**Énoncé:**
Reprenez, s'il vous plaît, le texte sur la prison ci-dessous et poursuivez-le à partir de sa dernière phrase.

**Texte fourni:**

#####

La plupart d’entre nous ne supporteraient pas d’être enfermés plus de quelques heures, même chez eux. En soi l’incarcération est cause d’effroi. Michelle Perrot nous apprend que lorsque fut instaurée en 1854 la transportation coloniale pour les longues peines, de nombreux détenus préféraient aggraver leur crime pour échapper à la prison en devenant des forçats.[1]

Car la prison vous mine, elle vous détruit sciemment de l’intérieur. Sciemment ? Sciemment : « Cette punition doit tirer son efficacité de l’ennui ou plutôt du harassement moral causé par la monotonie des marches continuelles, interrompues seulement par de courts intervalles. » (Règlement des prisons de 1839 à 1945).

#####

**Matériel recueilli:**
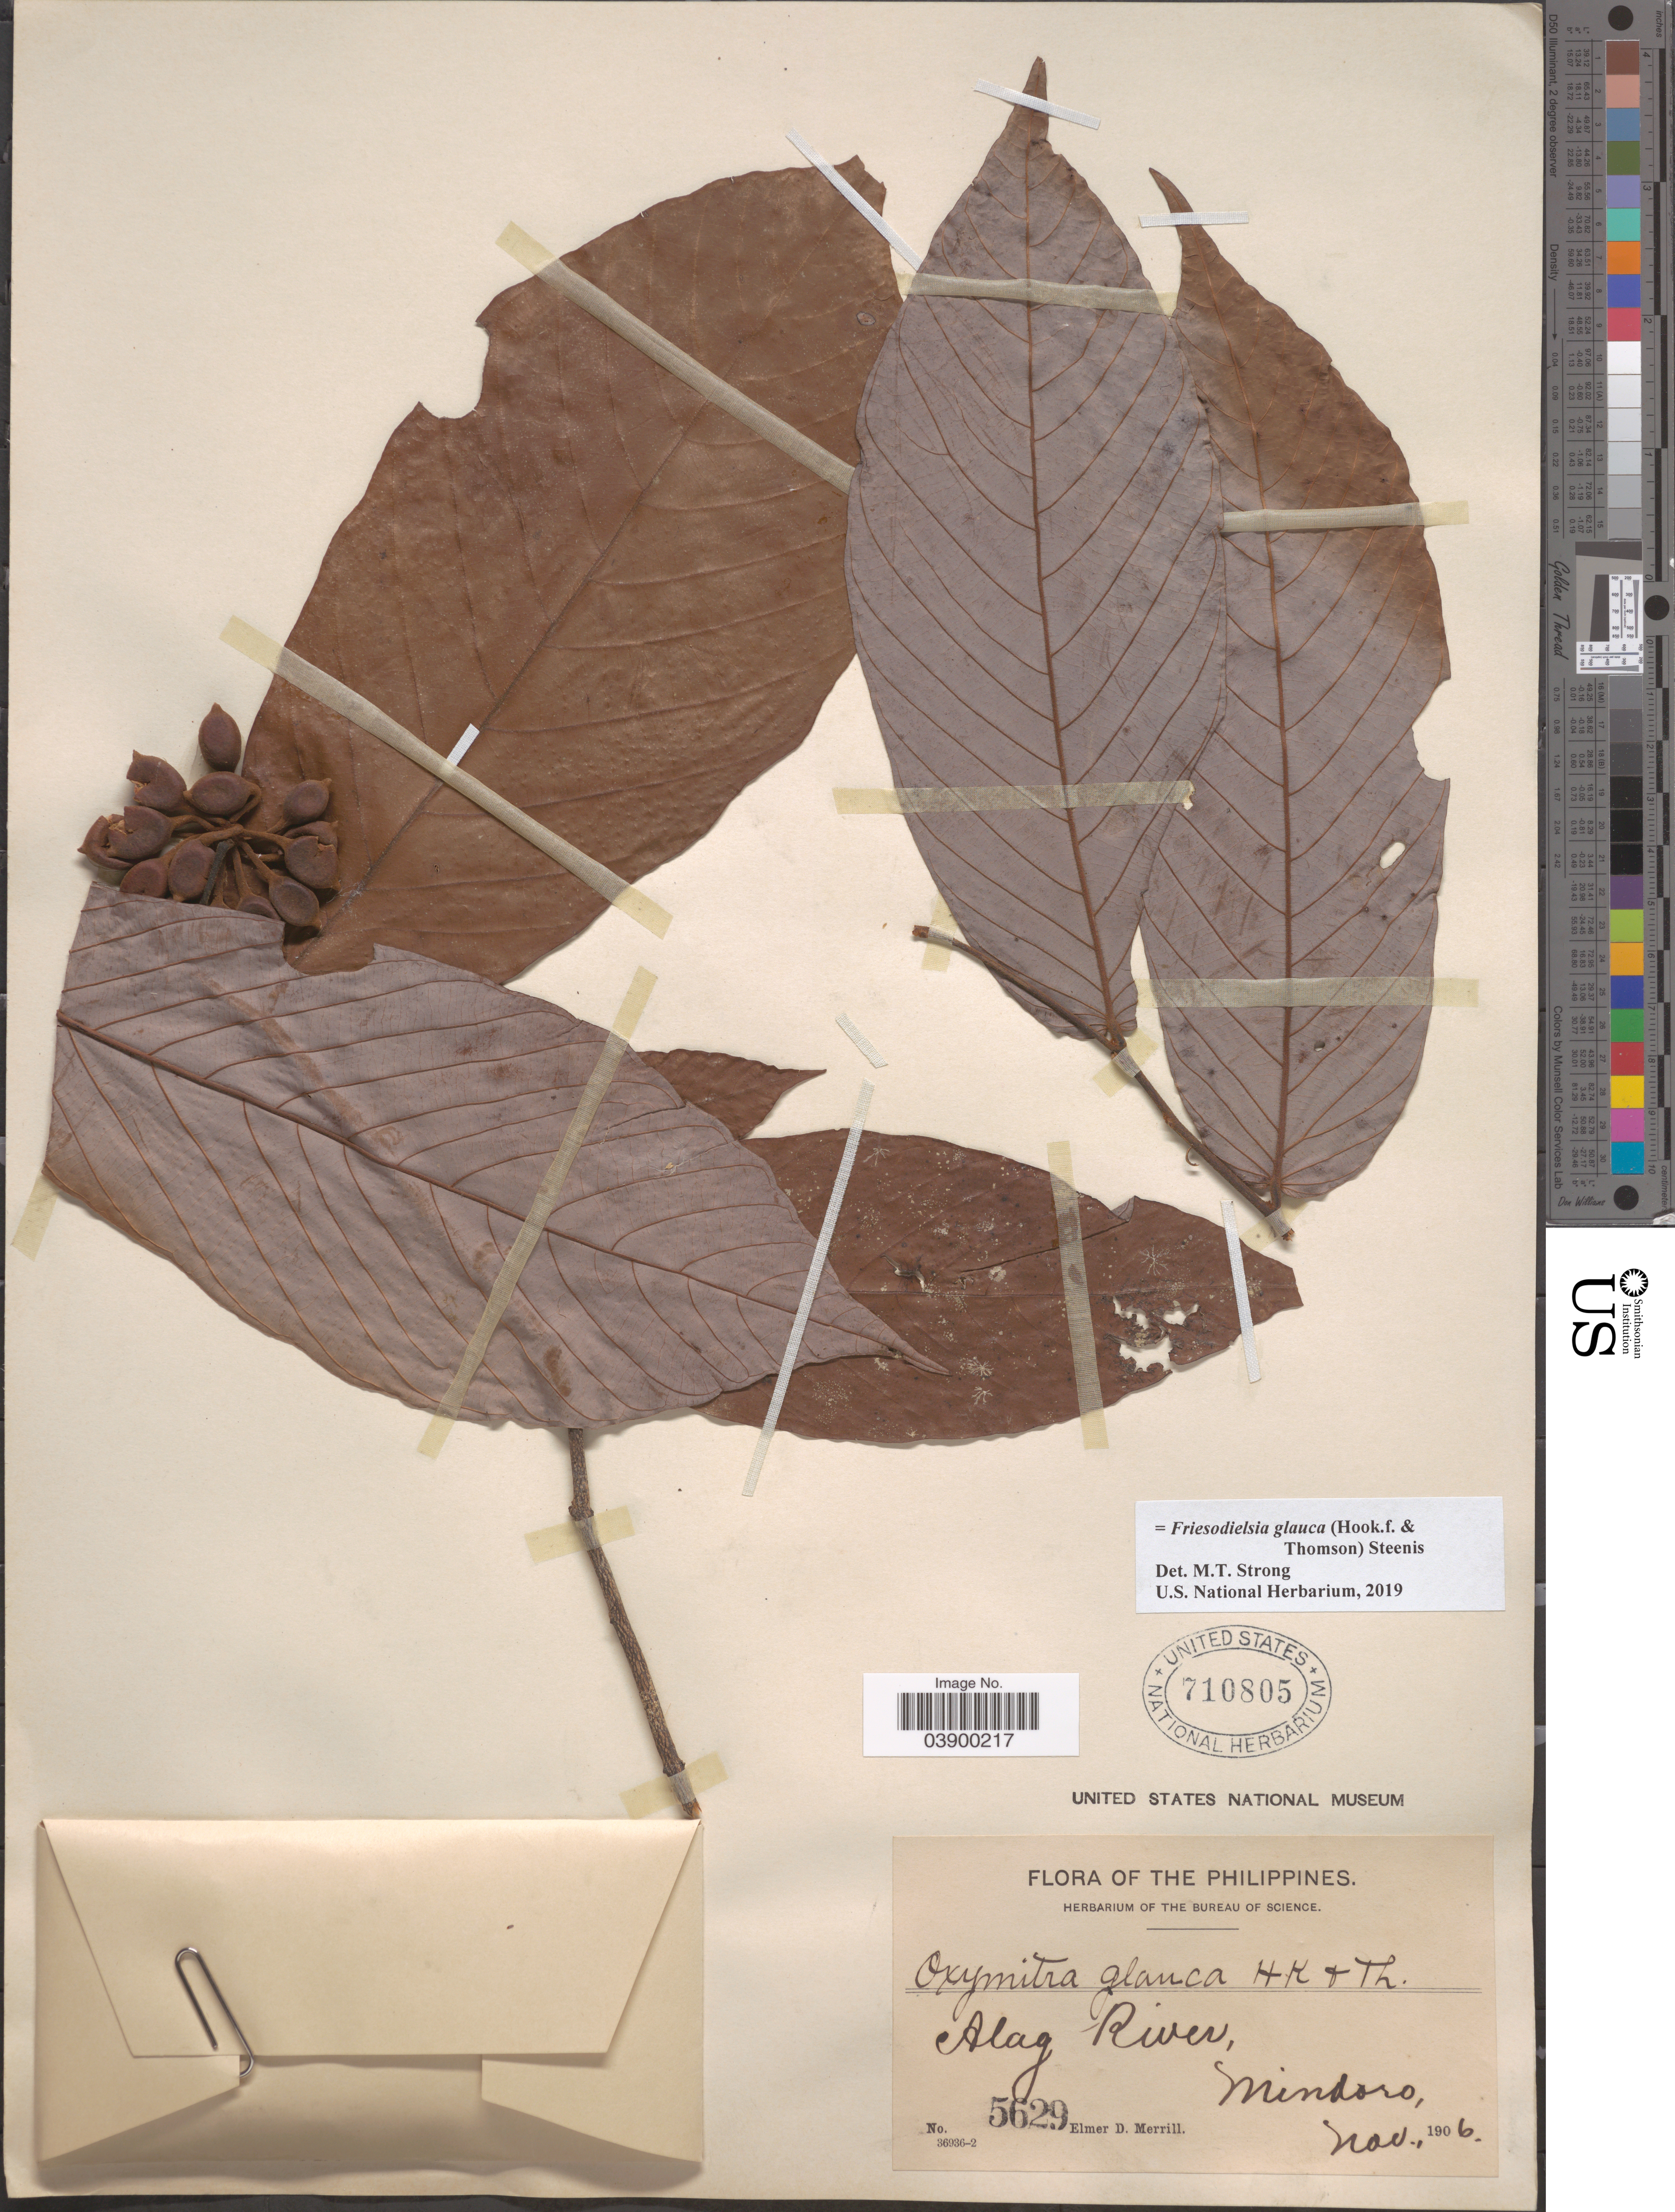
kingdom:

#####

**Réponse attendue:**
Imagine-t-on un instant l’horreur qu’on éprouverait pour un criminel qui aurait séquestré et constamment humilié sa victime pendant vingt ou trente ans ?


Les conditions matérielles de la détention ne cessent d’être dénoncées. On montre en photo d’inadmissibles trous « d’aisance » dans les cellules des maisons d’arrêt ordinaires. Les rats et les blattes prolifèrent dans une odeur dégoûtante. On gèle toujours

  1. Cf. Les ombres de l’histoire, op. cit.